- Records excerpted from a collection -

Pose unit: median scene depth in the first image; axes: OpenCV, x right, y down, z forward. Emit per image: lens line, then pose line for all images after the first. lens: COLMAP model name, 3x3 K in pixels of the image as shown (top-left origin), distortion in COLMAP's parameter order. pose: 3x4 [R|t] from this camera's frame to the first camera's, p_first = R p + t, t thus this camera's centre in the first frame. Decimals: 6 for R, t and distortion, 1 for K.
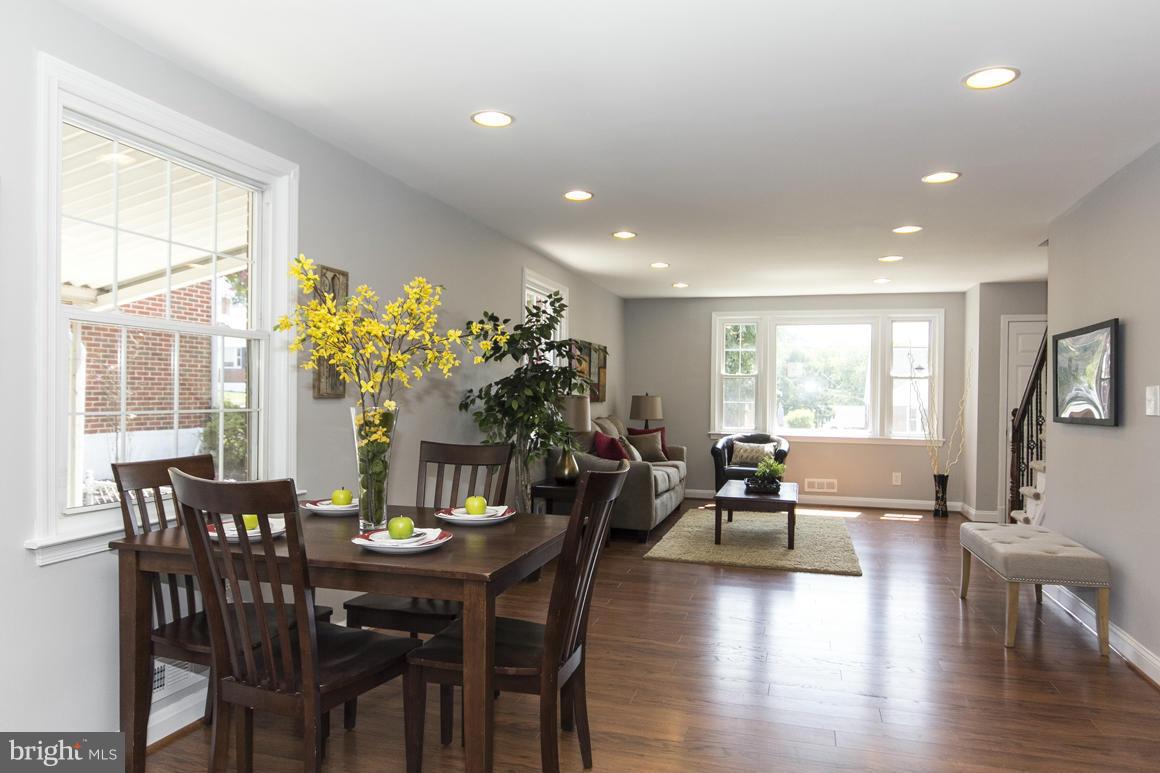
lens RADIAL K [[767.0, 0, 583.4], [0, 767.0, 396.3], [0, 0, 1]] dist [0.037136, 0.001255]
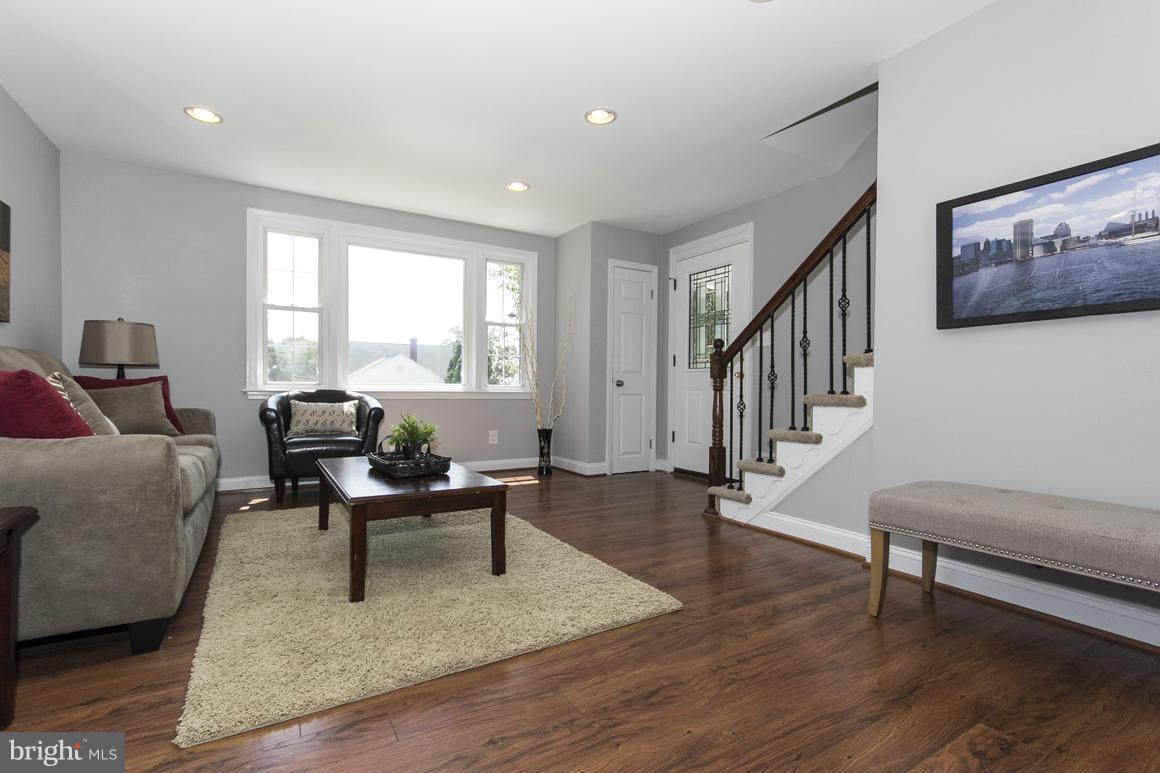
lens RADIAL K [[534.1, 0, 585.6], [0, 534.1, 391.5], [0, 0, 1]] dist [0.003080, 0.000387]
pose [[0.673471, -0.010726, 0.739135, 0.024113], [-0.000122, 0.999893, 0.014621, 0.044932], [-0.739213, -0.009936, 0.673398, 0.505200]]
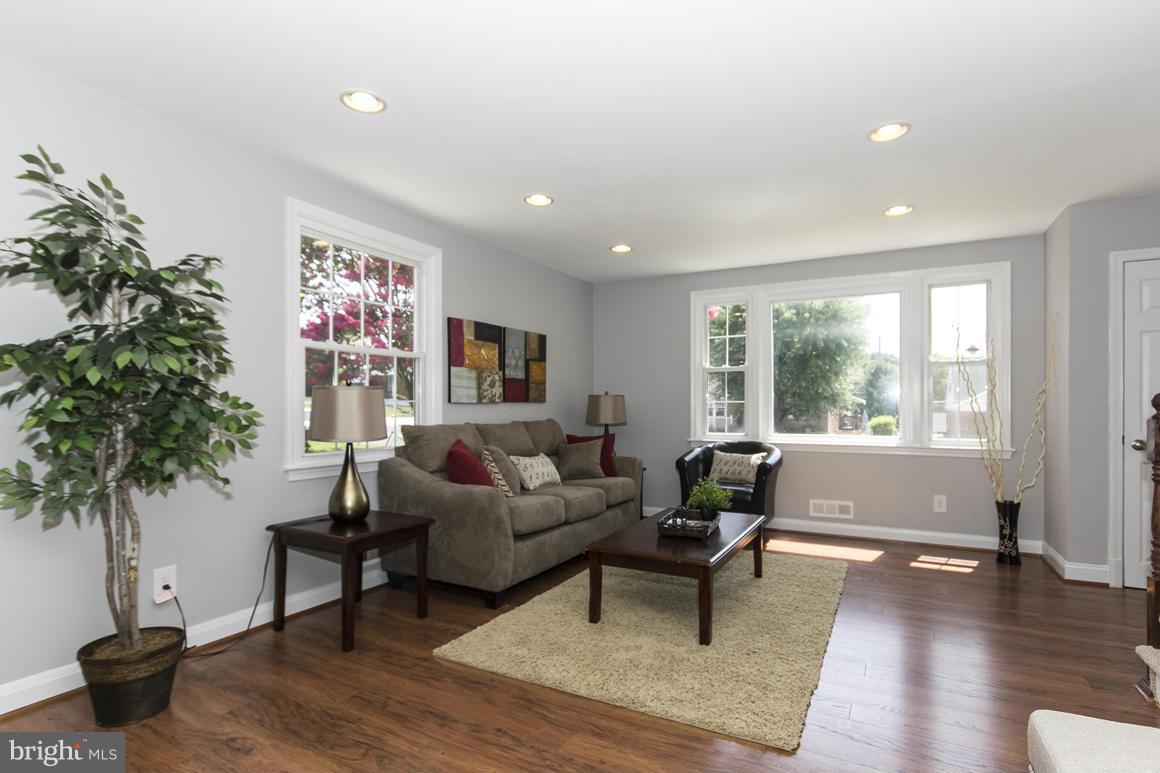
lens RADIAL K [[571.9, 0, 581.9], [0, 571.9, 405.9], [0, 0, 1]] dist [0.001798, -0.000184]
pose [[0.977212, -0.013892, -0.211809, 0.192863], [0.013018, 0.999900, -0.005519, 0.014368], [0.211864, 0.002636, 0.977296, 0.404861]]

- ACTIVITY -
Retype the records in full. Do not carry over the images.

- RESPONSE FOR THIS EXERCISE -
Pose unit: median scene depth in the first image; axes: OpenCV, x right, y down, z forward. Emit per image: lens line, then pose line for all images after the first. lens: COLMAP model name, 3x3 K in pixels of the image as shown (top-left origin), distortion in COLMAP's parameter order. pose: 3x4 [R|t] from this camera's frame to the first camera's, p_first = R p + t, t thus this camera's centre in the first frame. Decimals: 6 for R, t and distortion, 1 for K.
lens RADIAL K [[767.0, 0, 583.4], [0, 767.0, 396.3], [0, 0, 1]] dist [0.037136, 0.001255]
lens RADIAL K [[534.1, 0, 585.6], [0, 534.1, 391.5], [0, 0, 1]] dist [0.003080, 0.000387]
pose [[0.673471, -0.010726, 0.739135, 0.024113], [-0.000122, 0.999893, 0.014621, 0.044932], [-0.739213, -0.009936, 0.673398, 0.505200]]
lens RADIAL K [[571.9, 0, 581.9], [0, 571.9, 405.9], [0, 0, 1]] dist [0.001798, -0.000184]
pose [[0.977212, -0.013892, -0.211809, 0.192863], [0.013018, 0.999900, -0.005519, 0.014368], [0.211864, 0.002636, 0.977296, 0.404861]]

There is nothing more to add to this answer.